Cavalos olímpicos desfrutam de instalações de luxo em Hong Kong

Num momento em que grande parte dos sete milhões de habitantes de Hong Kong vivem em espaços e apartamentos minúsculos, numa das cidades do mundo com maior densidade populacional, os 218 cavalos que participam dos Jogos Olímpicos desfrutam de instalações de luxo.

AFP |

Para dar grande comodidade aos animais não foram poupados gastos, para que permaneçam tranqüilos e evitando, na medida do possível, qualquer enfermidade.

No Hong Kong Jockey Club (HKJC), que controla as atividades de equitação na ex-colônia britânica, foram investidos 150 milhões de dólares em obras de melhoramento.

A sede das provas de equitação também ficou na cidade, a mais de 1.900 quilômetros de Pequim, para se evitar a poluição.

Foram construídas baias consideradas de 'seis estrelas', salas de recreação e recintos acolchados para evitar lesões, além dos sistemas de ar condicionado e dosadores de água, para combater as altas temperaturas.

O verão (boreal) de Hong Kong, entre 27 e 34 graus Celsius e com taxas de umidade de 90%, obriga a adoção de medidas para evitar efeitos sobre a população eqüina.

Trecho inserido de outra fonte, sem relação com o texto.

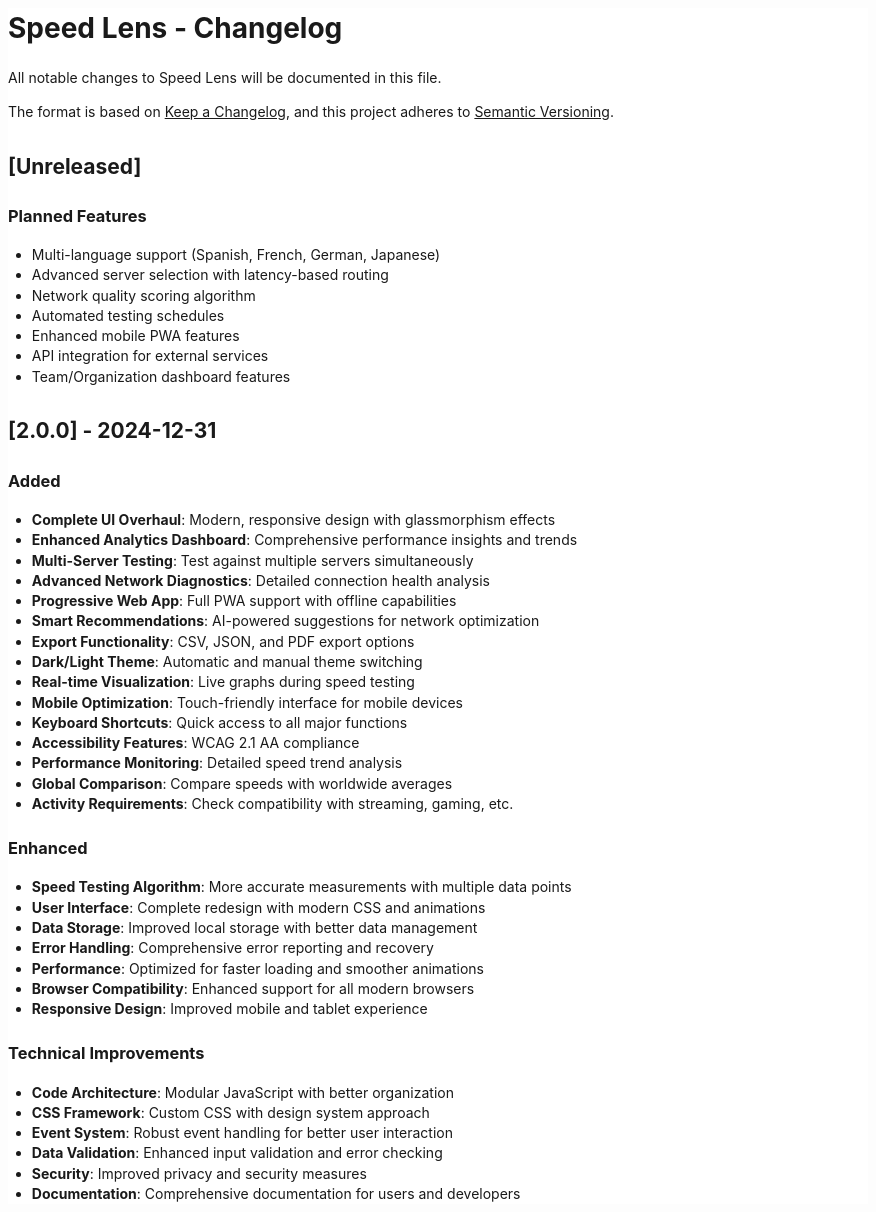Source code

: # Speed Lens - Changelog

All notable changes to Speed Lens will be documented in this file.

The format is based on [Keep a Changelog](https://keepachangelog.com/en/1.0.0/),
and this project adheres to [Semantic Versioning](https://semver.org/spec/v2.0.0.html).

## [Unreleased]

### Planned Features
- Multi-language support (Spanish, French, German, Japanese)
- Advanced server selection with latency-based routing
- Network quality scoring algorithm
- Automated testing schedules
- Enhanced mobile PWA features
- API integration for external services
- Team/Organization dashboard features

## [2.0.0] - 2024-12-31

### Added
- **Complete UI Overhaul**: Modern, responsive design with glassmorphism effects
- **Enhanced Analytics Dashboard**: Comprehensive performance insights and trends
- **Multi-Server Testing**: Test against multiple servers simultaneously
- **Advanced Network Diagnostics**: Detailed connection health analysis
- **Progressive Web App**: Full PWA support with offline capabilities
- **Smart Recommendations**: AI-powered suggestions for network optimization
- **Export Functionality**: CSV, JSON, and PDF export options
- **Dark/Light Theme**: Automatic and manual theme switching
- **Real-time Visualization**: Live graphs during speed testing
- **Mobile Optimization**: Touch-friendly interface for mobile devices
- **Keyboard Shortcuts**: Quick access to all major functions
- **Accessibility Features**: WCAG 2.1 AA compliance
- **Performance Monitoring**: Detailed speed trend analysis
- **Global Comparison**: Compare speeds with worldwide averages
- **Activity Requirements**: Check compatibility with streaming, gaming, etc.

### Enhanced
- **Speed Testing Algorithm**: More accurate measurements with multiple data points
- **User Interface**: Complete redesign with modern CSS and animations
- **Data Storage**: Improved local storage with better data management
- **Error Handling**: Comprehensive error reporting and recovery
- **Performance**: Optimized for faster loading and smoother animations
- **Browser Compatibility**: Enhanced support for all modern browsers
- **Responsive Design**: Improved mobile and tablet experience

### Technical Improvements
- **Code Architecture**: Modular JavaScript with better organization
- **CSS Framework**: Custom CSS with design system approach
- **Event System**: Robust event handling for better user interaction
- **Data Validation**: Enhanced input validation and error checking
- **Security**: Improved privacy and security measures
- **Documentation**: Comprehensive documentation for users and developers
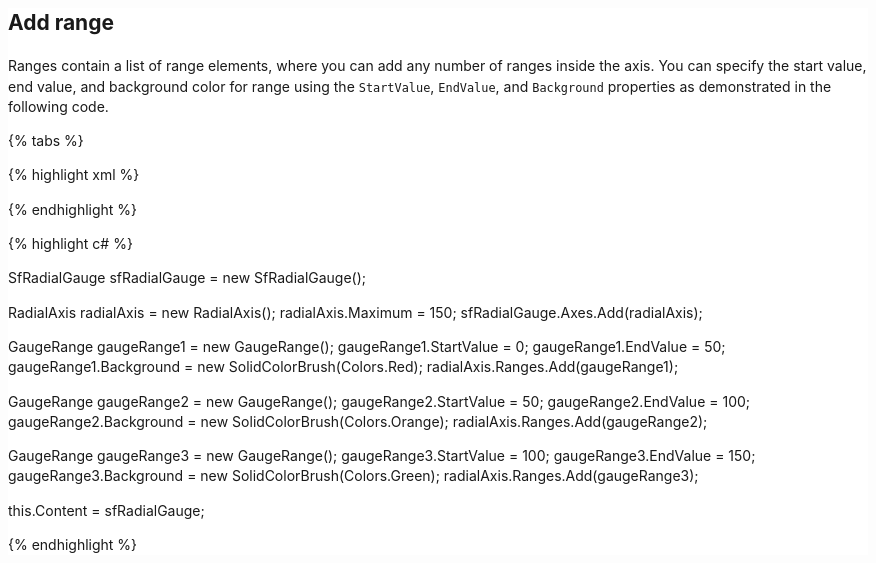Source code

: ## Add range

Ranges contain a list of range elements, where you can add any number of ranges inside the axis. You can specify the start value, end value, and background color for range using the `StartValue`, `EndValue`, and `Background` properties as demonstrated in the following code.   

{% tabs %}

{% highlight xml %}

<Grid>
    <gauge:SfRadialGauge>
        <gauge:SfRadialGauge.Axes>
            <gauge:RadialAxis Maximum="150"
                              Interval="10">
                <gauge:RadialAxis.Ranges>
                    <gauge:GaugeRange StartValue="0"
                                      EndValue="50"
                                      Background="Red" />
                    <gauge:GaugeRange StartValue="50"
                                      EndValue="100"
                                      Background="Orange" />
                    <gauge:GaugeRange StartValue="100"
                                      EndValue="150"
                                      Background="Green" />
                </gauge:RadialAxis.Ranges>
            </gauge:RadialAxis>
        </gauge:SfRadialGauge.Axes>
    </gauge:SfRadialGauge>
</Grid>

{% endhighlight %}

{% highlight c# %}

SfRadialGauge sfRadialGauge = new SfRadialGauge();

RadialAxis radialAxis = new RadialAxis();
radialAxis.Maximum = 150;
sfRadialGauge.Axes.Add(radialAxis);

GaugeRange gaugeRange1 = new GaugeRange();
gaugeRange1.StartValue = 0;
gaugeRange1.EndValue = 50;
gaugeRange1.Background = new SolidColorBrush(Colors.Red);
radialAxis.Ranges.Add(gaugeRange1);

GaugeRange gaugeRange2 = new GaugeRange();
gaugeRange2.StartValue = 50;
gaugeRange2.EndValue = 100;
gaugeRange2.Background = new SolidColorBrush(Colors.Orange);
radialAxis.Ranges.Add(gaugeRange2);

GaugeRange gaugeRange3 = new GaugeRange();
gaugeRange3.StartValue = 100;
gaugeRange3.EndValue = 150;
gaugeRange3.Background = new SolidColorBrush(Colors.Green);
radialAxis.Ranges.Add(gaugeRange3);

this.Content = sfRadialGauge;

{% endhighlight %}

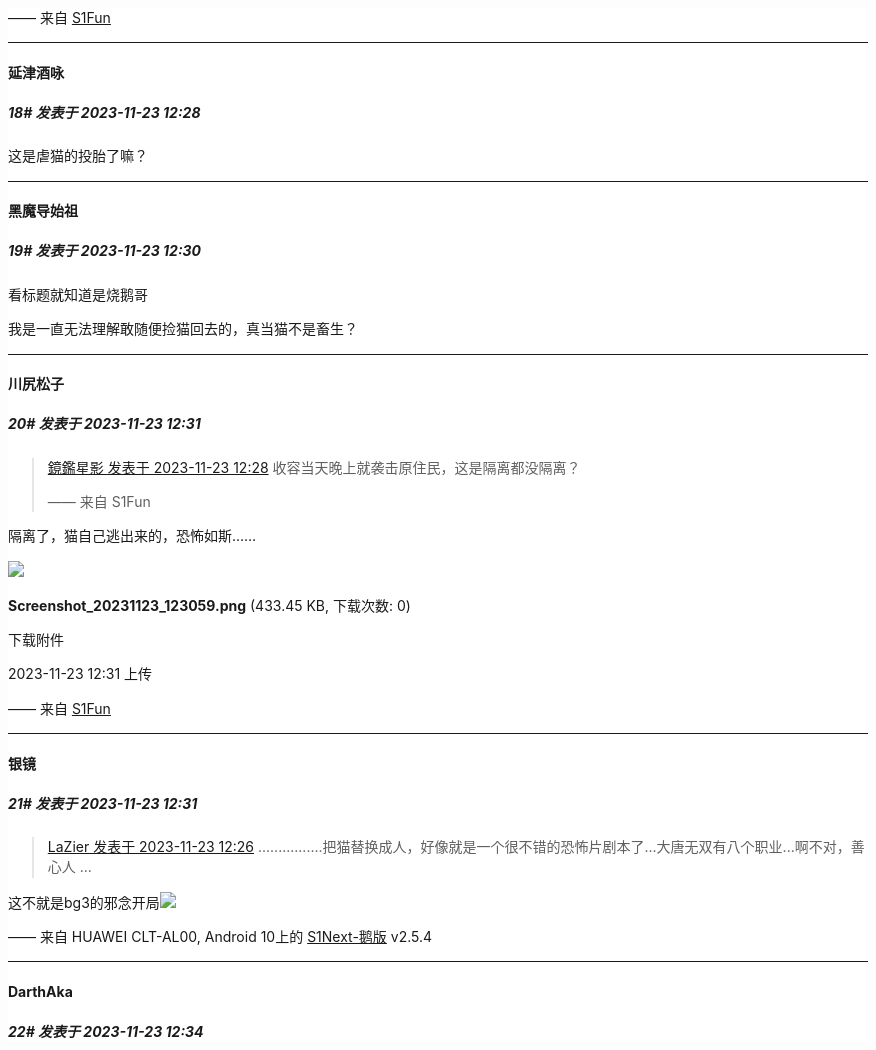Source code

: —— 来自 [S1Fun](https://s1fun.koalcat.com)

*****

####  延津酒咏  
##### 18#       发表于 2023-11-23 12:28

这是虐猫的投胎了嘛？

*****

####  黑魔导始祖  
##### 19#       发表于 2023-11-23 12:30

看标题就知道是烧鹅哥

我是一直无法理解敢随便捡猫回去的，真当猫不是畜生？

*****

####  川尻松子  
##### 20#       发表于 2023-11-23 12:31

<blockquote><a href="httphttps://bbs.saraba1st.com/2b/forum.php?mod=redirect&amp;goto=findpost&amp;pid=63118040&amp;ptid=2161694" target="_blank">鏡鑑星影 发表于 2023-11-23 12:28</a>
收容当天晚上就袭击原住民，这是隔离都没隔离？

—— 来自 S1Fun</blockquote>
隔离了，猫自己逃出来的，恐怖如斯……

<img src="https://img.saraba1st.com/forum/202311/23/123129rmhnsfmytcchpcij.png" referrerpolicy="no-referrer">

<strong>Screenshot_20231123_123059.png</strong> (433.45 KB, 下载次数: 0)

下载附件

2023-11-23 12:31 上传

—— 来自 [S1Fun](https://s1fun.koalcat.com)

*****

####  银镜  
##### 21#       发表于 2023-11-23 12:31

<blockquote><a href="httphttps://bbs.saraba1st.com/2b/forum.php?mod=redirect&amp;goto=findpost&amp;pid=63118018&amp;ptid=2161694" target="_blank">LaZier 发表于 2023-11-23 12:26</a>
................把猫替换成人，好像就是一个很不错的恐怖片剧本了...大唐无双有八个职业...啊不对，善心人 ...</blockquote>
这不就是bg3的邪念开局<img src="https://static.saraba1st.com/image/smiley/face2017/002.png" referrerpolicy="no-referrer">

—— 来自 HUAWEI CLT-AL00, Android 10上的 [S1Next-鹅版](https://github.com/ykrank/S1-Next/releases) v2.5.4

*****

####  DarthAka  
##### 22#       发表于 2023-11-23 12:34
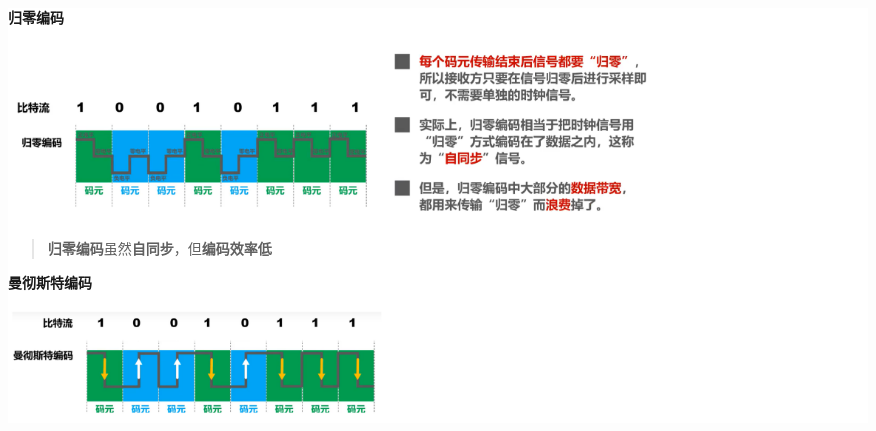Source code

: 

**归零编码**

<img src="./attachments/image-20201008195033189.png" alt="image-20201008195033189" style="zoom:37%;" />

<img src="./attachments/image-20201008151347028.png" alt="image-20201008151347028" style="zoom:37%;" />

> **归零编码**虽然**自同步**，但**编码效率低**



**曼彻斯特编码**

<img src="./attachments/image-20201008195148727.png" alt="image-20201008195148727" style="zoom:37%;" />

"Você pode ver aqui como os cavalos estão bem, relaxam diante de seus olhos", comentou Chris Riggs, um dos chefes da equipe de veterinários do HKJC.

Um dos cavalos suecos, Keymaster, teve uma pequena fissura e foi operado na clínica eqüina por Jack Snyder, um especialista americano com grande experiência olímpica.

A clínica está equipada com aparelhos de última geração para a detecção de lesões.